Wer beneidet nicht manchmal Kinder? Wie sie mit glitzernden Augen in die Welt blicken, voller Zuversicht und Neugierde, und nicht den geringsten Zweifel daran hegend, dass ihre Weltanschauung der Realität entspricht? In ihren Köpfen hat alles seine Ordnung. Kinder dürfen noch Fehler machen. Sie lernen von den Eltern und nehmen sich ein Beispiel an ihnen, denn diese sind unfehlbar und wissen immer, was zu tun ist. Irgendwann werden sie selbst zu den Erwachsenen gehören und davon profitieren können, perfekt zu sein und niemals Angst haben oder traurig sein zu müssen, denn mit dem Erwachsensein ist ein bestimmtes Selbstgefühl verbunden, das wohl ab einem bestimmten Zeitpunkt eintreten wird - vermutlich dann, wenn die Pubertät abgeschlossen ist.
Wie schön stellt man sich das alles vor! Man kämpft sich durch die Probleme und Krisen, die man als pubertierender Jugendlicher eben so hat - mit jedem Pickel, den man erfolgreich aus dem Gesicht beseitigt, hofft man, diesem neuen und ersehnten Selbstgefühl ein wenig näher zu kommen. Irgendwann dämmert es einem dann: Man ist immer noch die gleiche Person und fühlt sich auch immer noch gleich- und das wird vermutlich ewig so bleiben. Es gibt keine magische Schwelle zwischen Kindheit und Erwachsensein und es gibt nichts, woran man den Unterschied konkret festmachen könnte.

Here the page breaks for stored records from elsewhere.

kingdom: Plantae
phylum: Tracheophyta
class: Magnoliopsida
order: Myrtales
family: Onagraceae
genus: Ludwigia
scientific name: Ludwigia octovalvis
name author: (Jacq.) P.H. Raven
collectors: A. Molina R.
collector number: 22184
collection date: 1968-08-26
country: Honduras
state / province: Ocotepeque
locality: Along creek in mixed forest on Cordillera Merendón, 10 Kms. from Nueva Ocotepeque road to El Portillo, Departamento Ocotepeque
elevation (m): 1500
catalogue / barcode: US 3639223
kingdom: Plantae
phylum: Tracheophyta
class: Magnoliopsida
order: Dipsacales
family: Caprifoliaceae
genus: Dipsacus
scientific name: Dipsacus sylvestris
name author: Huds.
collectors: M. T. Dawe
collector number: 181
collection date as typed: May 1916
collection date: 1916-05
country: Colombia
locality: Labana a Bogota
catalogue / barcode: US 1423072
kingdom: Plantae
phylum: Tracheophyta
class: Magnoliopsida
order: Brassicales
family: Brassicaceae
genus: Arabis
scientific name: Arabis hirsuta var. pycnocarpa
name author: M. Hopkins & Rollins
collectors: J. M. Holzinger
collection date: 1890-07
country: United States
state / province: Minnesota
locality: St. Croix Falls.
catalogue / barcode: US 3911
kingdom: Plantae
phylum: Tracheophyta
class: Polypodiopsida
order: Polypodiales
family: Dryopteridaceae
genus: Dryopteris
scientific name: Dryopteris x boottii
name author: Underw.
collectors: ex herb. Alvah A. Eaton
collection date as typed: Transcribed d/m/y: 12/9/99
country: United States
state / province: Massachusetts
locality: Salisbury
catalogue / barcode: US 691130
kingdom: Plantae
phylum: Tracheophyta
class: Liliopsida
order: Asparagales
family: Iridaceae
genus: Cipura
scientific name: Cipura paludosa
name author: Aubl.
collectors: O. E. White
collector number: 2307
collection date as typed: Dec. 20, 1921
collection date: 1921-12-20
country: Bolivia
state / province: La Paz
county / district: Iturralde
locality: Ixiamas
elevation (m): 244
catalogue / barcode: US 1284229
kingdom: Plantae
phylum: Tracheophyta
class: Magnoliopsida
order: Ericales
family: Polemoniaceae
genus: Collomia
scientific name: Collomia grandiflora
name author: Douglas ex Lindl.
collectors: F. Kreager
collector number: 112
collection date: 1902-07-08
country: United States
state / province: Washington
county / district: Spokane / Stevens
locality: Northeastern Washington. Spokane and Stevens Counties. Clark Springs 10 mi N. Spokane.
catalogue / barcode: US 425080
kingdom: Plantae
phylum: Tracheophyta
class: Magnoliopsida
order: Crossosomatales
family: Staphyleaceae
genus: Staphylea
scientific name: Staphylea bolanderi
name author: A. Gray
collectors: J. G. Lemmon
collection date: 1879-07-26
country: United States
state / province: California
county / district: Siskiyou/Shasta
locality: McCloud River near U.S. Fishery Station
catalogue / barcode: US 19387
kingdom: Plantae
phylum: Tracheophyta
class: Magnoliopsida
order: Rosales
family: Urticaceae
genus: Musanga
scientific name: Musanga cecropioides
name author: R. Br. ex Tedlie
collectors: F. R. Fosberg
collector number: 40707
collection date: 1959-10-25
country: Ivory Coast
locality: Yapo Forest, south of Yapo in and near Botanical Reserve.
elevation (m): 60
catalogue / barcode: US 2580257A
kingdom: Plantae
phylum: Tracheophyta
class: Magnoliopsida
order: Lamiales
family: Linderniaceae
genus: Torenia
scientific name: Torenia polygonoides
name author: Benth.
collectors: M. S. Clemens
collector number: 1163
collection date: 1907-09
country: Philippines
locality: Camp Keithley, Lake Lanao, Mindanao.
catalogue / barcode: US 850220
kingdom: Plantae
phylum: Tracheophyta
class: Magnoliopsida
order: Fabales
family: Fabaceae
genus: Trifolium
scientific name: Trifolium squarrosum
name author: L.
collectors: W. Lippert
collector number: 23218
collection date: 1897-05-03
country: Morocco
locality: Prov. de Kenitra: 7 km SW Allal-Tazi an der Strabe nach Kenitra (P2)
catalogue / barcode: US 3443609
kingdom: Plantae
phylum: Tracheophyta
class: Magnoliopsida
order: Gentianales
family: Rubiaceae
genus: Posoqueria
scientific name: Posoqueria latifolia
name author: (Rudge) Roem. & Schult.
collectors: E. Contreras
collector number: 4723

Früher Berg der Erkenntnis
Möglicherweise hat es einem schon früher gedämmert. Zumindest dürfte sich der Verdacht spätestens dann eingeschlichen haben, als man die traumatisierende Wahrheit erfahren hat, dass es den Nikolaus gar nicht gibt. Die meisten haben da wohl das eine oder andere Tränchen fließen lassen, denn es gibt so viel, was man daraus schließen kann. Erstens: Menschen lügen und unsere Eltern bilden da keine Ausnahme. Es mag zu unserem Schutz sein, um uns eine besonders schöne Kindheit zu bescheren oder ganz einfach im Sinne unseres Wohlergehens und nichtsdestotrotz fragt man sich: Hätte man die Lüge bevorzugt, wenn man die Wahl gehabt hätte, oder wäre man doch lieber von vorne herein im Klaren gewesen? Und wenn man in dieser Sache belogen wurde, gibt es da nicht möglicherweise andere Dinge, die einem vorenthalten wurden? Verzeihen tut man den Eltern ja dann trotzdem, weil man weiß, dass sie es gut mit uns gemeint haben und dass es keine Menschen gibt, die so durch und durch selbstlos sind und eine solche Herzensgüte besitzen, dass sie jedes Kind auf dieser Welt gleichermaßen beschenken, ohne etwas dafür zu verlangen, ist im Grunde noch viel desillusionierender. Hinzu kommt, dass unsere Eltern uns Jahr für Jahr immer wieder in dem Maße beschenkt haben, dass es unter Umständen ihre finanziellen Möglichkeiten überstiegen hat und doch haben sie darauf bestanden, uns diese Freude zu machen. Dieser Punkt ist wohl das wichtigste, was man in dem Moment realisiert.
Die meist unterschätzte Arbeit der Welt
Denn haben unsere Eltern das nicht oft getan, uns so viel zu geben, dass es eigentlich den Rahmen ihrer Kapazitäten gesprengt hat? Um der Elternrolle gerecht zu werden, muss man Ansprüchen gerecht werden, denen man eigentlich gar nicht gerecht werden kann. Man will vor den Kindern weder Schwäche zeigen, noch Wut, Trauer, Enttäuschung oder sonstige negativen Gefühle und ganz gleich was man fühlt, man muss für die Kinder immer die starke Schulter sein. Bei allem, was man tut, steht man unter dem Druck, so zu handeln, dass man ein gutes Vorbild abgibt.
Die Liste von den Erwartungen, die man als gute Eltern erfüllen muss, ist lang und als Kind merkt man plötzlich, dass das alles eigentlich nicht gerecht ist. Es wäre demnach wünschenswert, wenn alle jungen Menschen selbst einmal in das Weihnachtsmannkostüm schlüpfen- und versuchen würden, ihren Eltern ein wenig von dem zurückzugeben, was diese einst für sie getan haben- und immer noch tun.